◆ What to work on ◆
Go through the records below and tally the lines that include "serif". Answer with the number only.

--- Source material ---

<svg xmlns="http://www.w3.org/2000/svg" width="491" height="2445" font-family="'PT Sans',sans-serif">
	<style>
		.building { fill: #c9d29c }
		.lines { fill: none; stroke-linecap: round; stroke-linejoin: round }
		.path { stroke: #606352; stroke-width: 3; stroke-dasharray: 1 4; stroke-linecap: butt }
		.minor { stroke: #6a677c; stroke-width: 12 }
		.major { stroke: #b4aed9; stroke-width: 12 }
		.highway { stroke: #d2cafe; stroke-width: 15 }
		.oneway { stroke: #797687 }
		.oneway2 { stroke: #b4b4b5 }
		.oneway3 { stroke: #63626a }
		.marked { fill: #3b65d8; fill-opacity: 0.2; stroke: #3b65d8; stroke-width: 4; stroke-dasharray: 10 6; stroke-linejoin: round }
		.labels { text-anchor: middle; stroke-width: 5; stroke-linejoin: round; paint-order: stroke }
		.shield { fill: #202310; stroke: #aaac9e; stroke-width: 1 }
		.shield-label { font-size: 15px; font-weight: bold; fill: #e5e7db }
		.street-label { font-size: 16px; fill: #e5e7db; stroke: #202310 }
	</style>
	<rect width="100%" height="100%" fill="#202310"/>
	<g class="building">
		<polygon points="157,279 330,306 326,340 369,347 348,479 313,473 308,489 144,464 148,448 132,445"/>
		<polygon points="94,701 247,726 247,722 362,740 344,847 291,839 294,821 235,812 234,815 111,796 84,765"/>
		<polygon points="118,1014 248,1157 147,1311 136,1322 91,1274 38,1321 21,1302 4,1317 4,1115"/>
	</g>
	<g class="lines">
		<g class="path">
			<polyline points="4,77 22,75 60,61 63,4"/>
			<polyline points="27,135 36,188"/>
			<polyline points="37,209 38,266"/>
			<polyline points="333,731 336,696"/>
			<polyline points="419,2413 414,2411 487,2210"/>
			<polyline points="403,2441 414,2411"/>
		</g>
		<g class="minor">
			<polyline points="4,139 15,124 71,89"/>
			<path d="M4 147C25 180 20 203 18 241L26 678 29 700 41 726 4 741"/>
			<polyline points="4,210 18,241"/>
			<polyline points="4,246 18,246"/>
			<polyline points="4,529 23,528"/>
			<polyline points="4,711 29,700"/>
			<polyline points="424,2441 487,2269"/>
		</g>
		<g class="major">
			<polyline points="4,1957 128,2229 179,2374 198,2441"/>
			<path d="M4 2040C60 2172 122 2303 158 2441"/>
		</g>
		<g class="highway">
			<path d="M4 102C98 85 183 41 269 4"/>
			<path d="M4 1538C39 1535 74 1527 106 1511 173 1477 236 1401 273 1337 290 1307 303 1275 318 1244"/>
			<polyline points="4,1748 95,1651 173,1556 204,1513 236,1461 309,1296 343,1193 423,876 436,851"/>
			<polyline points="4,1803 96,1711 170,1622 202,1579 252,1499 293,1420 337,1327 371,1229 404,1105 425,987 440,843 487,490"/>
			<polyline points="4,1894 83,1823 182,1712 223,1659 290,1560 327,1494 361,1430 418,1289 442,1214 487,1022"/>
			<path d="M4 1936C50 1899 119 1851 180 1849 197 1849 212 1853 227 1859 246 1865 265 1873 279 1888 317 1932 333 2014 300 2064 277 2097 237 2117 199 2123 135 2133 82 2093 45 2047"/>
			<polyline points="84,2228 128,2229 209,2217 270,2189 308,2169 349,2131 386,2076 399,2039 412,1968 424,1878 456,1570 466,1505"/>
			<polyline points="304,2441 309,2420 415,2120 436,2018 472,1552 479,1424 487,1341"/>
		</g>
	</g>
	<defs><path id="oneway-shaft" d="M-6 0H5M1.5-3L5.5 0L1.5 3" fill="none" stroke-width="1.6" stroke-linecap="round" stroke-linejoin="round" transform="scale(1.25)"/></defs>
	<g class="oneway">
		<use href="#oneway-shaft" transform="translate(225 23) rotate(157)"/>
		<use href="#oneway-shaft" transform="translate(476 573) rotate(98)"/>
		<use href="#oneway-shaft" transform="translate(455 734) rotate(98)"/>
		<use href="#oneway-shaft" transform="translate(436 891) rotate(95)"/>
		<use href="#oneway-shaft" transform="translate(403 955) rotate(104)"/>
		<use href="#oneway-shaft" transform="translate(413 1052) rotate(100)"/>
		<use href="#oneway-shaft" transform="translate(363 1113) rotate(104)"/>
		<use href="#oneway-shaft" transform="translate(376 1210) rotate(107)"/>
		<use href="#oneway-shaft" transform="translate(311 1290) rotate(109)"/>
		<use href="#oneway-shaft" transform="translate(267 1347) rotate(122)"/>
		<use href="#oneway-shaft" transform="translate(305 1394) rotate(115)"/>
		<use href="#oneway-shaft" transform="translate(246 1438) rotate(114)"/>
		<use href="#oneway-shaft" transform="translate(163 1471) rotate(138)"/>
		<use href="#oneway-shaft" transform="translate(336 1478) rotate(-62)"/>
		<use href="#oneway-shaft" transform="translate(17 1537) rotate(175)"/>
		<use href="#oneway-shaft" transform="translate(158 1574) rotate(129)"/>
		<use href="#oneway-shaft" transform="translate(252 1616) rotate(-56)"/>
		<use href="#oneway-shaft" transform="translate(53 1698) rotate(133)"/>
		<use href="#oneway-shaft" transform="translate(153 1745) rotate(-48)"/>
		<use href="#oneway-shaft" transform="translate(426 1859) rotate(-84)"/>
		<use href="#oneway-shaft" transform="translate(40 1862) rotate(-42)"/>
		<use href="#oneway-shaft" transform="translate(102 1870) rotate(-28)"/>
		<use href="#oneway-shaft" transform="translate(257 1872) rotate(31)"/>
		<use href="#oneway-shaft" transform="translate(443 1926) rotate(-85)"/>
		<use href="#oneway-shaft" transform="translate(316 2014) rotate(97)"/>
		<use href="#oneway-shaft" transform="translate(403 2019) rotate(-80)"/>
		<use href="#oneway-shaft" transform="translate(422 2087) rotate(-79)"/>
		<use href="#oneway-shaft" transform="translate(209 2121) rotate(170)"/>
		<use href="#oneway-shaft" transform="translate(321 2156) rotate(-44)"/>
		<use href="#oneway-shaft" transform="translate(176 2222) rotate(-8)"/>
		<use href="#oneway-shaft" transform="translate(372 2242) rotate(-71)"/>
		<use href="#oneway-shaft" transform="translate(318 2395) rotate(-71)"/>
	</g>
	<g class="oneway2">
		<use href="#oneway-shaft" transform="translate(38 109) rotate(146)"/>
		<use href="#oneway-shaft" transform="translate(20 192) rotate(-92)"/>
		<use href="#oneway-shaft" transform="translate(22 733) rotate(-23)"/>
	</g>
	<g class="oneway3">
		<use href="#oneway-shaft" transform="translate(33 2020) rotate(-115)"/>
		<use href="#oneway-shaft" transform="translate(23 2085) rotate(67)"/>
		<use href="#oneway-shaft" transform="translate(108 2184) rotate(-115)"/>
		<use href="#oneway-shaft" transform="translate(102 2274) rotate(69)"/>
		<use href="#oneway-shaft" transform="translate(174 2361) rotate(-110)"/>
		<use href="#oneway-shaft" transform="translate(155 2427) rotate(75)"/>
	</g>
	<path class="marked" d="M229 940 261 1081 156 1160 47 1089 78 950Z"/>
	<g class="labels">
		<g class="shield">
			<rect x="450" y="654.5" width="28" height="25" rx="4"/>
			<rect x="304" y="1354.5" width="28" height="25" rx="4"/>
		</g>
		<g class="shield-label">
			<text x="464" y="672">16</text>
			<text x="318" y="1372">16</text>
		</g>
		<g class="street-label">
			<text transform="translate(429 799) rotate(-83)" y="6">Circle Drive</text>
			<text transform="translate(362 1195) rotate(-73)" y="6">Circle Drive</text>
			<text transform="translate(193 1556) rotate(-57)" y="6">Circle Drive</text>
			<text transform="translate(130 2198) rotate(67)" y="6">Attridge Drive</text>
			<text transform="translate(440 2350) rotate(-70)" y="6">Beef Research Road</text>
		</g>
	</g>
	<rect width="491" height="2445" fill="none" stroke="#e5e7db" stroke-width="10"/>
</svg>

---
--- Source material ---

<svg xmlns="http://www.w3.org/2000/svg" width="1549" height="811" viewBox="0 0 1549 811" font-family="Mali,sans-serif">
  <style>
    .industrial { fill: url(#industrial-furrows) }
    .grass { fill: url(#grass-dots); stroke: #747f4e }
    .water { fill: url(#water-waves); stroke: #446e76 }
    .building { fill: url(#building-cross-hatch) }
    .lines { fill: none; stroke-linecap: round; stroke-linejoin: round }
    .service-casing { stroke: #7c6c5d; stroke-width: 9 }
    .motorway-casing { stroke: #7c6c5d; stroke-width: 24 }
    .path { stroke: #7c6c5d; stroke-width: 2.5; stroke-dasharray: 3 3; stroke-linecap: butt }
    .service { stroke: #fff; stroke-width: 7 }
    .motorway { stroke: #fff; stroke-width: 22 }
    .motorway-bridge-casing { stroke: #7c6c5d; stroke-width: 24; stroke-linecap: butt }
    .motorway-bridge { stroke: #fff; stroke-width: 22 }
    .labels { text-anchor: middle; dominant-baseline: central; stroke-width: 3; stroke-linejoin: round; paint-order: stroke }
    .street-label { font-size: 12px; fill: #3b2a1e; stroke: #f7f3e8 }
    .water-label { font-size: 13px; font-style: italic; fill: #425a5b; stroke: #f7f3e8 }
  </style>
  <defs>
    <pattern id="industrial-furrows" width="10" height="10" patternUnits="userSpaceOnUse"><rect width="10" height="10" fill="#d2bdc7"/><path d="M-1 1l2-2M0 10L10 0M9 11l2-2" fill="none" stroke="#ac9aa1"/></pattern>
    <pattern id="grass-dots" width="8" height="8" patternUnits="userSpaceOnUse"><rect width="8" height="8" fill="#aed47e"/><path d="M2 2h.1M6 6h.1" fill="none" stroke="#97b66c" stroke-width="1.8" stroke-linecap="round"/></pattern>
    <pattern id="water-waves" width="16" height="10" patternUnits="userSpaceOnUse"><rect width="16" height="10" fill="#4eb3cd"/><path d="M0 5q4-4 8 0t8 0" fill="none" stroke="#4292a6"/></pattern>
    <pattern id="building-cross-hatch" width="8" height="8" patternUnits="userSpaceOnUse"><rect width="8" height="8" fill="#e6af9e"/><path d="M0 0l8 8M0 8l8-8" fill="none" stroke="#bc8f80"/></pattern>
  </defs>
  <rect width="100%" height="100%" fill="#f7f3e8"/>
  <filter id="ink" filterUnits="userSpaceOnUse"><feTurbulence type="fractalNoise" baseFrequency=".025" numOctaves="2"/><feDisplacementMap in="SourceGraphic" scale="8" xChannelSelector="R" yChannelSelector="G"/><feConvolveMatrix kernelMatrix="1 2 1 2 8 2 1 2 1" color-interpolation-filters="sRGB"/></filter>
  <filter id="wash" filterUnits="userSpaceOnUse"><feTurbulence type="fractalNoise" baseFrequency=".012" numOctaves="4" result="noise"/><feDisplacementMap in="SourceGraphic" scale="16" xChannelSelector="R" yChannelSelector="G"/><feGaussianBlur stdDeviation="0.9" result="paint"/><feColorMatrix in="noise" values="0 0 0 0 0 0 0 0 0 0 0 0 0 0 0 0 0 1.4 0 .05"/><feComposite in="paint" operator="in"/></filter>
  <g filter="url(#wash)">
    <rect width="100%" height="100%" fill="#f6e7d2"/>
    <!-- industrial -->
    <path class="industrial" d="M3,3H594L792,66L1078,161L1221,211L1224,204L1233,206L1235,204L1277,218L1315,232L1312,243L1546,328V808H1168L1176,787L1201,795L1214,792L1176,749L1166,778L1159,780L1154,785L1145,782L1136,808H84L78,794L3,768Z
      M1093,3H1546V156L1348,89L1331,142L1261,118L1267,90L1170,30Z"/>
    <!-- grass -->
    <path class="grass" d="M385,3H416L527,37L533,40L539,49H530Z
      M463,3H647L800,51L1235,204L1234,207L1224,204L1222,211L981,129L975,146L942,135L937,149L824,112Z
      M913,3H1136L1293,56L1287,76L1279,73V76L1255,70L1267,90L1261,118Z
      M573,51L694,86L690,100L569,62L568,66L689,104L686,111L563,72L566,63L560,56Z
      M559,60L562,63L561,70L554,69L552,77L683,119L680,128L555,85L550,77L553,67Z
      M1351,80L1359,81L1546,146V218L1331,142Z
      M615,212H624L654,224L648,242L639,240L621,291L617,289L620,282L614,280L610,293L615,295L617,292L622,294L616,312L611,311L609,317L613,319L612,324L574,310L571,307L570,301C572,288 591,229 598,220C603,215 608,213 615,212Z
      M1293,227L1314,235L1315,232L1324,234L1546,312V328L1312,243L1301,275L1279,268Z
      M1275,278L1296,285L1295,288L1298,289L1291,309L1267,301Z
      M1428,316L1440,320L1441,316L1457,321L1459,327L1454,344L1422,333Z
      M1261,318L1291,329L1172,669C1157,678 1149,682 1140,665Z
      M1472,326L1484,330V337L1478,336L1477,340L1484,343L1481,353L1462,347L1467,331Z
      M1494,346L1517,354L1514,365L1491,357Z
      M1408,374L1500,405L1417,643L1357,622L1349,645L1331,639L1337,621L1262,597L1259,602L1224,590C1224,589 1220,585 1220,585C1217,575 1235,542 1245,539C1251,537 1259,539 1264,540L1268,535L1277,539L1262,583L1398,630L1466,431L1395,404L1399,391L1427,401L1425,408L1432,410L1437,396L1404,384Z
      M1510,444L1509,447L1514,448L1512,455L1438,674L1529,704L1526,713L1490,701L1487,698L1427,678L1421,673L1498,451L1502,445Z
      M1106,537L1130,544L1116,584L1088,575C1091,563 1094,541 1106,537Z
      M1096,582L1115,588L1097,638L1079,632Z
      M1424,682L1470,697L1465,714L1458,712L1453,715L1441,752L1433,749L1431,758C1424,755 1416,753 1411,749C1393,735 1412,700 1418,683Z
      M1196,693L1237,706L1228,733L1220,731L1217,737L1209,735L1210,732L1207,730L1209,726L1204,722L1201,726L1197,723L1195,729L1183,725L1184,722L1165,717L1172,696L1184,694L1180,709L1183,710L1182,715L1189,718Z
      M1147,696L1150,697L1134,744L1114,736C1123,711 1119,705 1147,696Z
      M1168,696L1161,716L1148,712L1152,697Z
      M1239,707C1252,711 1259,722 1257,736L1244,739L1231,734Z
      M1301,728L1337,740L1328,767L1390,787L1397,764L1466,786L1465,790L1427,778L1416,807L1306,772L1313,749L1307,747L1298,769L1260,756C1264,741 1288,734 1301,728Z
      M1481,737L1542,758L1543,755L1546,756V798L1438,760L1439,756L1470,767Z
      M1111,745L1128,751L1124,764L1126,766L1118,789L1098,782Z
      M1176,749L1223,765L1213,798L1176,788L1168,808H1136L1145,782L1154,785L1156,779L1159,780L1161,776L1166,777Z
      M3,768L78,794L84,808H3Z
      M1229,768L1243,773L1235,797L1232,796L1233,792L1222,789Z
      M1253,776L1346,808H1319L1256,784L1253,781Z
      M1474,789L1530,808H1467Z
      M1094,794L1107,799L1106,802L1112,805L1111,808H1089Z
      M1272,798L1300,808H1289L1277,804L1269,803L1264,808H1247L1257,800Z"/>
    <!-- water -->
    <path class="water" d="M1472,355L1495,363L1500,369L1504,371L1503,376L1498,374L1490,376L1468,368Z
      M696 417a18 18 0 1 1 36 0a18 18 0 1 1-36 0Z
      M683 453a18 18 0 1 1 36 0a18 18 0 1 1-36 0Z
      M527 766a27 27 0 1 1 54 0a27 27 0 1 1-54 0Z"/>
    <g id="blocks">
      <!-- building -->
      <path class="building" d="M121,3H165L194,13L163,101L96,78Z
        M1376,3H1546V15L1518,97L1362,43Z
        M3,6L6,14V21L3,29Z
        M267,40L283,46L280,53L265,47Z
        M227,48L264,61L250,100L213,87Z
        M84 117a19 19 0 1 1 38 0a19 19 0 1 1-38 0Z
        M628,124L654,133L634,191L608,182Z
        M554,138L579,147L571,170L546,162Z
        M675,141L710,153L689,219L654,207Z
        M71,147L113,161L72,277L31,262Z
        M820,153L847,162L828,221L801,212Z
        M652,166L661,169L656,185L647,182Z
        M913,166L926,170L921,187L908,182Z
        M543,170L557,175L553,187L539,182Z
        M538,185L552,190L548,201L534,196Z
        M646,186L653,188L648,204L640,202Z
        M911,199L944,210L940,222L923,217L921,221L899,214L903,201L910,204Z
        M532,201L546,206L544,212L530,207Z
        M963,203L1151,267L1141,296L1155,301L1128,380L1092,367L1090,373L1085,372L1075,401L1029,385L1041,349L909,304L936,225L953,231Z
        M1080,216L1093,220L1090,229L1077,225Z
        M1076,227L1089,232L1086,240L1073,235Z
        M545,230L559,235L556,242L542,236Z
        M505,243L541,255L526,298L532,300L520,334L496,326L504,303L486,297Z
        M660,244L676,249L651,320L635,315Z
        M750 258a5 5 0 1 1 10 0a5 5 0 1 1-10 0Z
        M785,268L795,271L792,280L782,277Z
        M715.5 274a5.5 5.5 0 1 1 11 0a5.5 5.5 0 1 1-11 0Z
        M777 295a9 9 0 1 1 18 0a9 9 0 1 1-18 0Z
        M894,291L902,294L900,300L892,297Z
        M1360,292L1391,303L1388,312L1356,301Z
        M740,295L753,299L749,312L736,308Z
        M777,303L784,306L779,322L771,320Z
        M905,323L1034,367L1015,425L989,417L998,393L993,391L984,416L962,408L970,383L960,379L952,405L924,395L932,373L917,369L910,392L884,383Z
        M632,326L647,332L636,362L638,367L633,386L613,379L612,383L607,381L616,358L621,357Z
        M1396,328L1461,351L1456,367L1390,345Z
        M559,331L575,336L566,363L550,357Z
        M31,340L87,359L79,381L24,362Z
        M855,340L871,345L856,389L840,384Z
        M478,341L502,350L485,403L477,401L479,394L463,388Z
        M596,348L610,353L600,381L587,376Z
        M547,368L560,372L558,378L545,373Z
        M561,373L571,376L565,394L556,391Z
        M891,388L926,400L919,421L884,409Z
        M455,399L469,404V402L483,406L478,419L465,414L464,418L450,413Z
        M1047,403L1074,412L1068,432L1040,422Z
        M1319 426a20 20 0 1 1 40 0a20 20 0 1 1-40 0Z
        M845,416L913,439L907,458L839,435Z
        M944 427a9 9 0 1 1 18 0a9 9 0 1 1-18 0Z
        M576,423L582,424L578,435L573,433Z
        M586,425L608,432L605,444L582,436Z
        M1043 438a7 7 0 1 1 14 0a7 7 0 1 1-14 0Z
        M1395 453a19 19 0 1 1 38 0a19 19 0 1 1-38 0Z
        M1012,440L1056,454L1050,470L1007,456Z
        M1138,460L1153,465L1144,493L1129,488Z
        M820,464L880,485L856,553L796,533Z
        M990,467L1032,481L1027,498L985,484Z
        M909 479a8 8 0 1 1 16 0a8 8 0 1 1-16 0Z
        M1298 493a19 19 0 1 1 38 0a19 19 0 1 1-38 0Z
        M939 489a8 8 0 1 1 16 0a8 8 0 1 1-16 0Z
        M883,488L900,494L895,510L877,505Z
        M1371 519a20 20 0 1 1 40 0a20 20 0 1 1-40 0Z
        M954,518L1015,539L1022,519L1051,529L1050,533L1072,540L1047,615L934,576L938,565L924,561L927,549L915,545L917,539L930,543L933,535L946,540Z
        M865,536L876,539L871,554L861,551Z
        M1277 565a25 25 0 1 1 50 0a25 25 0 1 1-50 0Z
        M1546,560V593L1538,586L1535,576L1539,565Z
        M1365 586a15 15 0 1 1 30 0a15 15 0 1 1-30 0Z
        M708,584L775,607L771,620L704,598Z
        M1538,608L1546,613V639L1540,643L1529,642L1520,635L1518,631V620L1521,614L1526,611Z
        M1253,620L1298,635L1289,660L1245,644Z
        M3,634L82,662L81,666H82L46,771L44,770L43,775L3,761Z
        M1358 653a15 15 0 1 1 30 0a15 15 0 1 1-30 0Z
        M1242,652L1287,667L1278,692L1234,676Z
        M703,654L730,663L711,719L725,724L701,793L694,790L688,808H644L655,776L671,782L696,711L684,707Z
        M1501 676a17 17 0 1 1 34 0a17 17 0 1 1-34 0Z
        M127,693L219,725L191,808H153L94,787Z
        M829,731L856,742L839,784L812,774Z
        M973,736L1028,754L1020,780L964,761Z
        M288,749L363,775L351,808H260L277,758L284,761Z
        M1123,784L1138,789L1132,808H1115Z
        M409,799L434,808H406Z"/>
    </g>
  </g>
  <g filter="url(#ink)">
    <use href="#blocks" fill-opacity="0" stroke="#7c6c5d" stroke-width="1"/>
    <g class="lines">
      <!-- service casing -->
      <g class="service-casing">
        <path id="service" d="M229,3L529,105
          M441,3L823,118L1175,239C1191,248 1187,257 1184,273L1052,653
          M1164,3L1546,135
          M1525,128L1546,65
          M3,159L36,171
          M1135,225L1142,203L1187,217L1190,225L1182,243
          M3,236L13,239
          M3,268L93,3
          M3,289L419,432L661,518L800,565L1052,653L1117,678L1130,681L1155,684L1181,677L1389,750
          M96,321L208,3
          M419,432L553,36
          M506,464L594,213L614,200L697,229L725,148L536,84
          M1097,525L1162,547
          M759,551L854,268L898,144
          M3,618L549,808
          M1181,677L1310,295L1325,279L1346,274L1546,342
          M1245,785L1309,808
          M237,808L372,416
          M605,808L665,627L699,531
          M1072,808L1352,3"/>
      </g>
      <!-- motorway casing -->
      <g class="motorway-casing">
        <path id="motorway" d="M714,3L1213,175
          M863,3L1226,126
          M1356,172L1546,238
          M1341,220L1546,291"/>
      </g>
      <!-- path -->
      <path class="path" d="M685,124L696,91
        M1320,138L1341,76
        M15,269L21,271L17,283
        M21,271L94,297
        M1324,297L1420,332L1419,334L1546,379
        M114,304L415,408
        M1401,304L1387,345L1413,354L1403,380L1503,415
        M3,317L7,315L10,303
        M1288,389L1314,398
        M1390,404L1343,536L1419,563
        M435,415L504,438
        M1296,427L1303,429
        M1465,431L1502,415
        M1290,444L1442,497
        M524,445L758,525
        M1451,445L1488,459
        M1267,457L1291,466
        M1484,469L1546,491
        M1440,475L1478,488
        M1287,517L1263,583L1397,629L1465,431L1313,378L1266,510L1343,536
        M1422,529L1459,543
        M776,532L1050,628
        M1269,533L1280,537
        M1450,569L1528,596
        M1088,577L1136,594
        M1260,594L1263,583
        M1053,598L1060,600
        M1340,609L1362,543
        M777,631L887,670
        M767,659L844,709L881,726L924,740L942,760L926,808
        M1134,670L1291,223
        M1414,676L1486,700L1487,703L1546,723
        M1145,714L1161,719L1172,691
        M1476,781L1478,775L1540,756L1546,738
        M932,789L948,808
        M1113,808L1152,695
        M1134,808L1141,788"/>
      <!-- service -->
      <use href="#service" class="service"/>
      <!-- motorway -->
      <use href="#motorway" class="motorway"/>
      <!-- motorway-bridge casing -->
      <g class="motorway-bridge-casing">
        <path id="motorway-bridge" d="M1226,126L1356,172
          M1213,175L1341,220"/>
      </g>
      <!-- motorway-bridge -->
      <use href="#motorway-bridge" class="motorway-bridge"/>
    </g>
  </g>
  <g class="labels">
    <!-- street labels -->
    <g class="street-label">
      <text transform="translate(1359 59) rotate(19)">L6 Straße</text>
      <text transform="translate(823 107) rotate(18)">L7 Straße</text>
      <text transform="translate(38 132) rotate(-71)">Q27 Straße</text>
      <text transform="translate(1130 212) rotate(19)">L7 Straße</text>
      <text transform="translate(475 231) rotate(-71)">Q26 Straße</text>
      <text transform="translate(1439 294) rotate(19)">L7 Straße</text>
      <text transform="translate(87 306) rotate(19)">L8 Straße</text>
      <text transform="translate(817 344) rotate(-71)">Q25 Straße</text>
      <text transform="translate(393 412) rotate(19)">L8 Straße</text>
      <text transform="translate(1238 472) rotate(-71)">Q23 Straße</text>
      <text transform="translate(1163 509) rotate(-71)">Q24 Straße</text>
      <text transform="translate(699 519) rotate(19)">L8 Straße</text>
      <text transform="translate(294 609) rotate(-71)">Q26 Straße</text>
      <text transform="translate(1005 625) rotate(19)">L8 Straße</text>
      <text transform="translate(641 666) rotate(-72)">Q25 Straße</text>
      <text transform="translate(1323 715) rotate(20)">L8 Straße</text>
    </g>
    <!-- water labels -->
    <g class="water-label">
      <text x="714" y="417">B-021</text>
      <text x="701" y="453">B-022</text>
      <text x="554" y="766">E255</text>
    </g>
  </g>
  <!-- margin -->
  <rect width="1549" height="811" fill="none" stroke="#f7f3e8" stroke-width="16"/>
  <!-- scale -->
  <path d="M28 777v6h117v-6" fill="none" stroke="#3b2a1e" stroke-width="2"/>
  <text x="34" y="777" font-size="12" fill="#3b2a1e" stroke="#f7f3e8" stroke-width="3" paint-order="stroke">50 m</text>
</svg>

---

◆ Task solution ◆
2